As duas empresas que apresentaram os menores preços para a execução das obras da Prisão Provisória de Londrina, que será construída pelo governo do Estado numa área do jardim Del Rey (zona sul), anexa à Penitenciária Estadual de Londrina (PEL), foram desclassificadas.
Ontem, o presidente da comissão de licitação da Secretaria Estadual de Obras, Amauri Ramos Bueno, informou que a vencedora do processo licitatório é a CCP Construções Civis Ltda., de Maringá, que se propôs a executar a obra por R$ 693.164,95.
Ramos Bueno explicou que as construtoras foram desclassificadas devido a irregularidades na composição da planilha de preços e por não atenderem a exigências do edital de licitação.
Segundo o presidente da comissão, que analisou as propostas das 21 empresas interessadas em construir a Prisão Provisória, determinados erros na composição de preços, e ausência de determinados cálculos, alteram ‘‘significativamente’’ o valor da proposta.
Os valores mais baixos para a execução da obra foram feitas pela Campusmorão Construtora Ltda., de Campo Mourão, que apresentou a proposta de R$ 623.817,11. A construtora Fontana, de Curitiba, fez a segunda menor proposta, R$ 688.812,01. O preço máximo estabelecido pelo Estado foi de R$ 890 mil.
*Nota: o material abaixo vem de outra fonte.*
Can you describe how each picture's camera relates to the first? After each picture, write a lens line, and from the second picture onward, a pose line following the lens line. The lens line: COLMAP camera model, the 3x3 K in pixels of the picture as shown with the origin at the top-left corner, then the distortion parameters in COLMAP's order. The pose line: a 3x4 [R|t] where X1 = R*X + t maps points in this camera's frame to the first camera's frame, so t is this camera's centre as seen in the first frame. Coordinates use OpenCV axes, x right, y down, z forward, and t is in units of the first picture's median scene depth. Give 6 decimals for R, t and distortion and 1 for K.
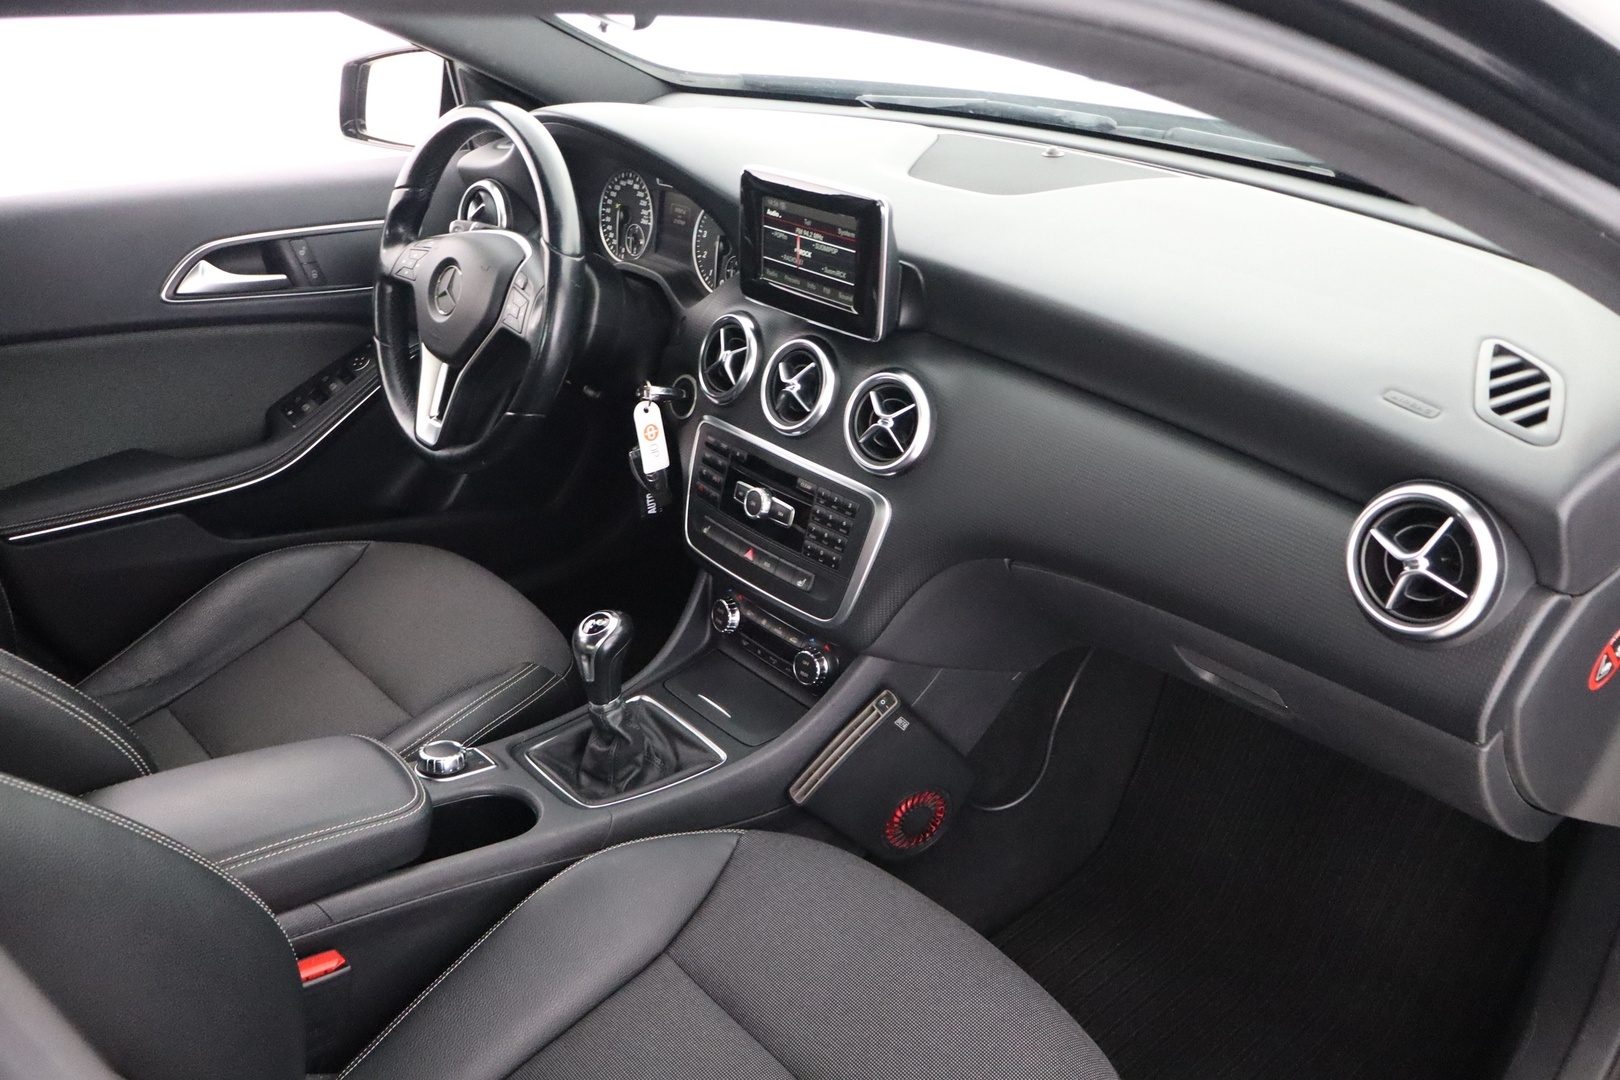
lens RADIAL K [[1359.4, 0, 810.0], [0, 1359.4, 540.0], [0, 0, 1]] dist [-0.010830, -0.002532]
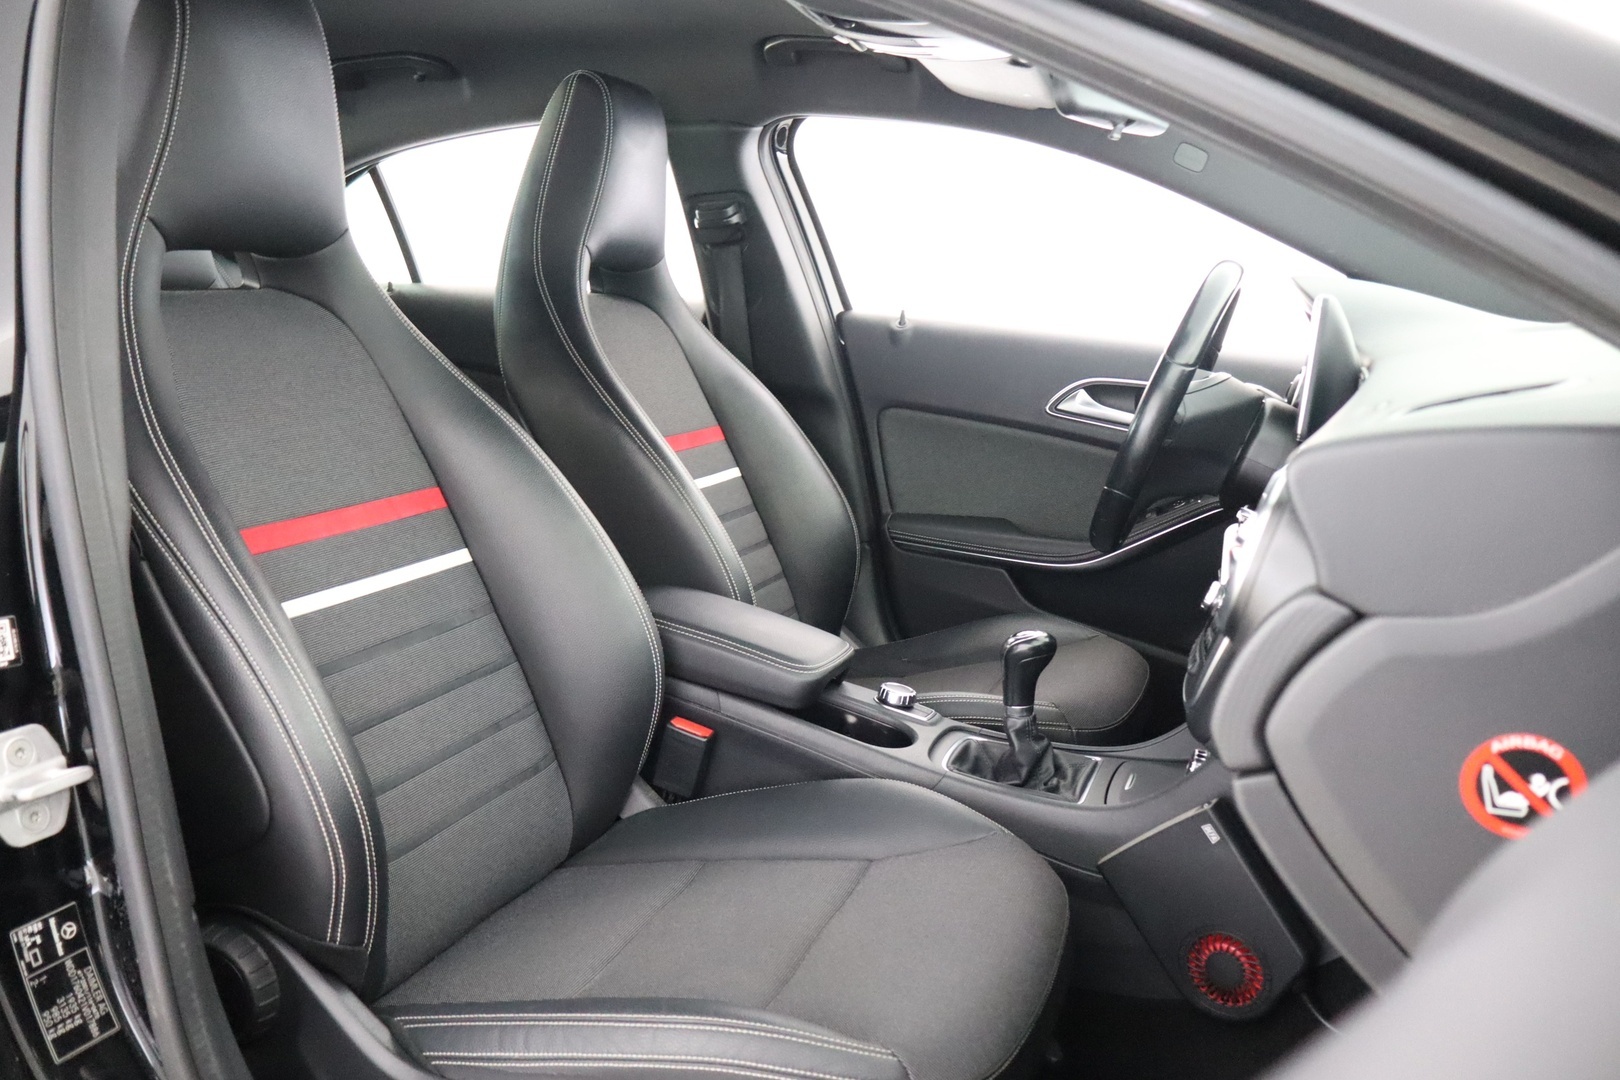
lens RADIAL K [[1359.4, 0, 810.0], [0, 1359.4, 540.0], [0, 0, 1]] dist [-0.010830, -0.002532]
pose [[0.470155, 0.192289, -0.861382, 0.704500], [-0.443080, 0.895501, -0.041934, 0.115083], [0.763305, 0.401377, 0.506223, 0.230440]]
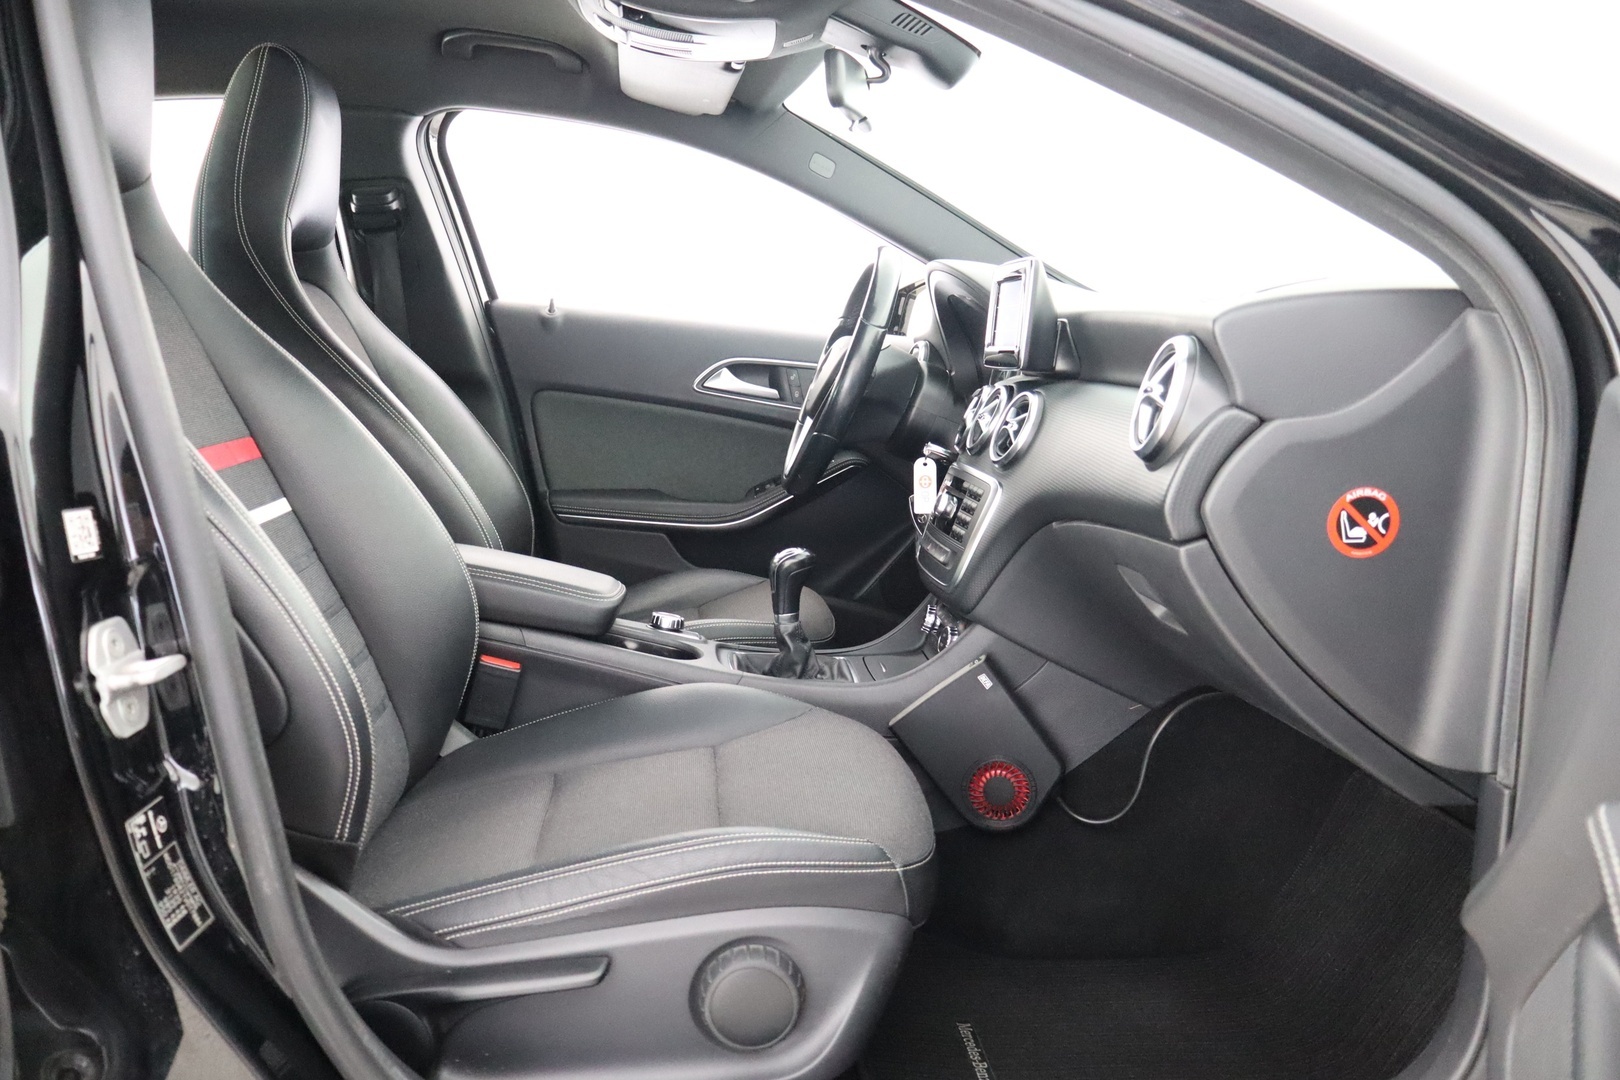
lens RADIAL K [[1366.9, 0, 810.0], [0, 1366.9, 540.0], [0, 0, 1]] dist [-0.002548, -0.009324]
pose [[0.802619, 0.122302, -0.583820, 0.622151], [-0.316054, 0.917266, -0.242348, 0.356847], [0.505879, 0.379032, 0.774869, -0.044738]]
A abertura dos envelopes das empresas aconteceu no último dia 24, na Câmara de Vereadores de Londrina.
Outras seis construtoras também foram desclassificadas pela comissão de licitação por não terem atendido determinados itens do edital. Conforme explicou Ramos Bueno, após a publicação do nome da empresa vencedora da licitação no Diário Oficial, que deve acontecer até quinta-feira, as empresas desclassificadas terão prazo de cinco dias para apresentar recursos.
Ainda assim, o Secretário de Obras do Estado, Augusto Canto Neto, acredita que será possível iniciar as obras dentro do prazo previsto, ou seja, a partir do próximo dia 15. A conclusão das obras está prevista para o início de 1998.
A Prisão Provisória terá cerca de 1.000 metros quadrados e capacidade para abrigar até 156 presos em 39 celas. Na unidade serão mantidos presos já condenados, mas que aguardam resultados de recursos judiciais ou esperam vaga em uma penitenciária.
Por não estar previsto no projeto inicial, será feito um aditivo ao contrato para construção de um posto de revista, para a entrada dos camburões. Serão gastos R$ 30 mil com o anexo.
A construção da Prisão Provisória foi a alternativa mais rápida encontrada pelo Estado para amenizar o problema de superlotação dos distritos policiais de Londrina, que vem provocando constantes, rebeliões, fugas e tentativas de fuga.